Sensing and Networking for Intelligent Healthcare Applications
The rapid expansion of e-health services in recent years has been largely driven by advances in sensing, networking, and communication technologies. Indeed, an increasing number of patients now benefit from home-based monitoring and therapy, older adults rely on continuous, non-intrusive health supervision, and healthcare providers are adopting remote solutions to support prevention, diagnosis, rehabilitation, and long-term care across diverse and challenging scenarios.

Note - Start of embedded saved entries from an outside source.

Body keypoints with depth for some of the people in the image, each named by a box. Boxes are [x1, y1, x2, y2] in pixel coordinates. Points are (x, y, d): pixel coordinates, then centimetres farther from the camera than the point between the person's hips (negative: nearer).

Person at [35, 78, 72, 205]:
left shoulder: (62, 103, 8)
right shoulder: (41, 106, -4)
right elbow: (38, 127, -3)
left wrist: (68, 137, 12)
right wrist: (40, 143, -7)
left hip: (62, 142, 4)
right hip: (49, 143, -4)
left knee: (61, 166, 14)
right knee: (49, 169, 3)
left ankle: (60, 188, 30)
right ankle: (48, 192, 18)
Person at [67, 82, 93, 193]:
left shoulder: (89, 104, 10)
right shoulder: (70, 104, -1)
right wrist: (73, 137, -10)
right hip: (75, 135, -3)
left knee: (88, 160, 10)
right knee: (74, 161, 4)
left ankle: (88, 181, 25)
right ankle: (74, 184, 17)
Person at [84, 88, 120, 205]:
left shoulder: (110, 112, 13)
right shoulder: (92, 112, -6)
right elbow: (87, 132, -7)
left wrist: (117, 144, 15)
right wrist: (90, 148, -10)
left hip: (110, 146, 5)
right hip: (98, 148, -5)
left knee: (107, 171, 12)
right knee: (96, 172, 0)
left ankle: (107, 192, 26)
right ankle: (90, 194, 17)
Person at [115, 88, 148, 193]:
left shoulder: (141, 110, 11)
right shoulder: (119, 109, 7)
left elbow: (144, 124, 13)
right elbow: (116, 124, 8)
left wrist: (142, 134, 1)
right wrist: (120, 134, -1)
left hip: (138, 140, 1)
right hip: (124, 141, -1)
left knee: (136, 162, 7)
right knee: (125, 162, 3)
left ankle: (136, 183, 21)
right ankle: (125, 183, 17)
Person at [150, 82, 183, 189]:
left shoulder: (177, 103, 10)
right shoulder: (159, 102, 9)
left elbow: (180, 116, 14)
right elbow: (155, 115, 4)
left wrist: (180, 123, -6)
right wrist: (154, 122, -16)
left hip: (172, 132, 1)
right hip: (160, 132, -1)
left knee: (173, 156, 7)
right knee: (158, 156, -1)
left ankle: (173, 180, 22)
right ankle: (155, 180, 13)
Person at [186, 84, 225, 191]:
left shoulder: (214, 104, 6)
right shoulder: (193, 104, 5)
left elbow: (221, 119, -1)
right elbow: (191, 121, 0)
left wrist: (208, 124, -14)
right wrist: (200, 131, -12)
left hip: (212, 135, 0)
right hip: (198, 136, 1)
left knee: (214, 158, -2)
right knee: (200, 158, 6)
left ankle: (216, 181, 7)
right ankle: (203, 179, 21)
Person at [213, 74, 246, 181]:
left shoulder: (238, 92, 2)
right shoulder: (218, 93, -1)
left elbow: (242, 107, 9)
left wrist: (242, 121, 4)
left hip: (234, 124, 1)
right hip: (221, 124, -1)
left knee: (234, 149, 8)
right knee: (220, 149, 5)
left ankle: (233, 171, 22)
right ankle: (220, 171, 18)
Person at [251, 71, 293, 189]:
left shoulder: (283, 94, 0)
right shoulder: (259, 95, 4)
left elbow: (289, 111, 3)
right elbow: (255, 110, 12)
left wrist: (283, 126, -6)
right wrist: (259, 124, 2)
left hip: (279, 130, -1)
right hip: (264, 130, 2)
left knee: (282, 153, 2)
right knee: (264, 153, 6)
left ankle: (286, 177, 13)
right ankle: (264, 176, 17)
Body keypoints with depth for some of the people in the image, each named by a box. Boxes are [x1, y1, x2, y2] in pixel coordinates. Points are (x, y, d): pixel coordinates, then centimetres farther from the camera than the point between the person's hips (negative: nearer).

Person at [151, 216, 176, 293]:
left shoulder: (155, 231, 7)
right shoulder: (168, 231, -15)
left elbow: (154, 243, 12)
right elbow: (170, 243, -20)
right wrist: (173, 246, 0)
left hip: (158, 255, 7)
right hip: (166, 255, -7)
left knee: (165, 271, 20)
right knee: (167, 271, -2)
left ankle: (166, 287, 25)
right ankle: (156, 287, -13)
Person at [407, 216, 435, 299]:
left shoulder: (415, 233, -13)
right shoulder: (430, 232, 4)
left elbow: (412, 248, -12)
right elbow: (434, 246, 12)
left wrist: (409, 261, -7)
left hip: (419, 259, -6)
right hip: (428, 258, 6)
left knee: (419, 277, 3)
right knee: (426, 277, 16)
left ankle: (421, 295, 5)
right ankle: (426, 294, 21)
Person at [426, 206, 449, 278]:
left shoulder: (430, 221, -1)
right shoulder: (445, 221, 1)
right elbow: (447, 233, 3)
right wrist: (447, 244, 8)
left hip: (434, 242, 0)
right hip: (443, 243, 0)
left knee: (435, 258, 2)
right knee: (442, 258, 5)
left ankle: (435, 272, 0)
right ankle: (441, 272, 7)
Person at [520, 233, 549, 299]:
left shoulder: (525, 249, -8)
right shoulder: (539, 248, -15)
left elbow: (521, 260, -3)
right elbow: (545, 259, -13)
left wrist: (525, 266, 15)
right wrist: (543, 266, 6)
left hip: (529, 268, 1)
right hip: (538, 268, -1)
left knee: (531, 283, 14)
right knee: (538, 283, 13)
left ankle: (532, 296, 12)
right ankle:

Interoperability, Measurement, and Standardization for Smart Transducers in Intelligent Systems
Smart transducers are the backbone of Intelligent Systems, enabling improvements in Smart Grids, IIoT, and Smart Cities. However, understanding their full potential requires overcoming significant interoperability barriers caused by heterogeneous hardware and fragmented communication protocols. This Special Session explores the convergence of physical interface standards, such as IEEE 1451, with high-level semantic frameworks to ensure seamless data exchange. We focus on bridging the gap between sensor capabilities, including self-diagnosis, edge processing (Edge AI), and synchronization, and the logical ontologies needed for accurate data interpretation. Main topics of interest include interoperability protocols and standards, conformance testing methodologies, measurement assessment, and secure integration within Cyber-Physical Systems. By unifying research on hardware constraints and software definitions, this session aims to foster standardized "plug-and-play" solutions that enhance decision-making, reliability, and operational efficiency in next-generation infrastructure. In addition, the session will emphasize measurement methodologies to quantify interoperability maturity, validate semantic correctness of metadata/ontology mappings, and assess timing/synchronization performance in heterogeneous distributed deployments.
Human Exposure to Electromagnetic Fields in Modern Communication Networks
The ubiquitous deployment of wireless communication infrastructure has made radiofrequency (RF) electromagnetic fields (EMFs) an intrinsic component of modern networking environments.
Quantum Frontiers in Next-Generation Communications: Fundamentals, Open Challenges, and Research Directions
Quantum communications are rapidly moving from laboratory prototypes to deployable infrastructures, at the same time as the post quantum transition accelerates: the prospect of largescale quantum computing makes post-quantum cryptography (PQC) migration and crypto-agility urgent, while quantum networking introduces new primitives, quantum key distribution (QKD), entanglement distribution, and teleportation assisted interconnection, that can reshape secure connectivity and distributed quantum information processing across quantum sensors and computing nodes.